Tuesday, April 12, 2011

Crips, Bloods, Democrats and Republicans Should Follow Baseball's Lead

On the Los Angeles Dodgers' opening day baseball game against the long-time rival San Francisco Giants, a 42 year old man was beaten into a coma because, in essence, he wore the wrong colors. He wore the regalia of the Giants. Bryan Stow, a 42-year-old paramedic and father of two from Santa Cruz, remained in critical but guarded condition at Los Angeles County-USC Medical Center. He suffered a severe skull fracture and bad bruising to his brain's frontal lobes, said Dr. Gabriel Zada, a neurosurgeon. At one point, doctors had to remove the entire left side of his skull to ease pressure on his brain. The pressure is now normal but Stow remains in a coma from his injuries and from sedation to reduce his brain activity.

According to press reports, Stow was in a parking lot after the Dodgers' 2-1 victory when two shaven-headed young men in Dodgers clothing began taunting and swearing at him and two other fans, who were all wearing Giants gear, police said. Stow was punched in the back of the head. He fell down, bashing his head on the pavement, and was kicked before the attackers ran off. They are still at large and a $50,000 reward has been offered for information leading to there arrest and conviction.

Last Monday night, there was a pregame ceremony by the Giants and Dodgers against fan violence, part of a concerted response to the horrible beating of Mr.
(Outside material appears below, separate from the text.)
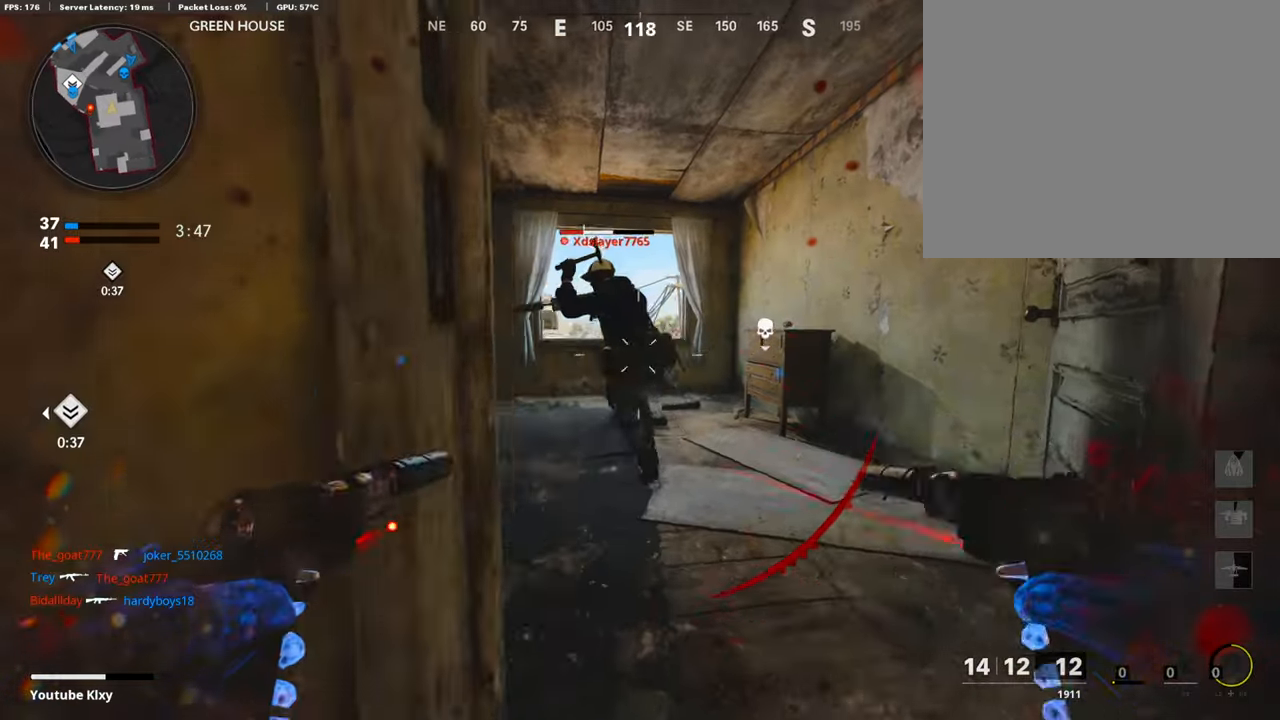
{"buttons": ["L3"], "left_stick": "up", "right_stick": "center", "events": [[50, "R1", "down"], [67, "L1", "up"], [168, "L1", "down"], [168, "R1", "up"], [168, "right_stick", "left"], [218, "R1", "down"], [269, "L1", "up"], [286, "right_stick", "down-left"], [336, "R1", "up"], [404, "L3", "down"], [505, "right_stick", "center"]]}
Stow that was unprecedented but wonderfully rendered.

Dodger and Giants players gathered on the field and paused for a moment of silence on behalf of Stow. Then, Giants pitcher Jeremy Affeldt took to the microphone and thanked fans of both teams for their support of Stow. What both of these teams did was show that even though they are bitter rivals, they can come together and put aside their differences peacefully. They showed that they can shake hands and understand the fact that we human beings all bleed red and have more in common than we do differences.

If members of Congress, the blue states, red states, put aside differences for the common good of the country and its people--especially its young people, then maybe it will trickle down to other rivals to think peace and set aside their differences. Maybe gangs such as the Bloods and Crips, who ironically, flash the same blue and red colors, can sit down and come to an agreement to work together to change the depressing situation that is prevalent in their neighborhoods.

Peace begins within and starts with people fed up with violence and death and who are willing to understand getting along is a whole lot better than fighting. Tragically, sometimes it takes a horrific act such as the beating of Bryan Stowe to wake some people up and get it.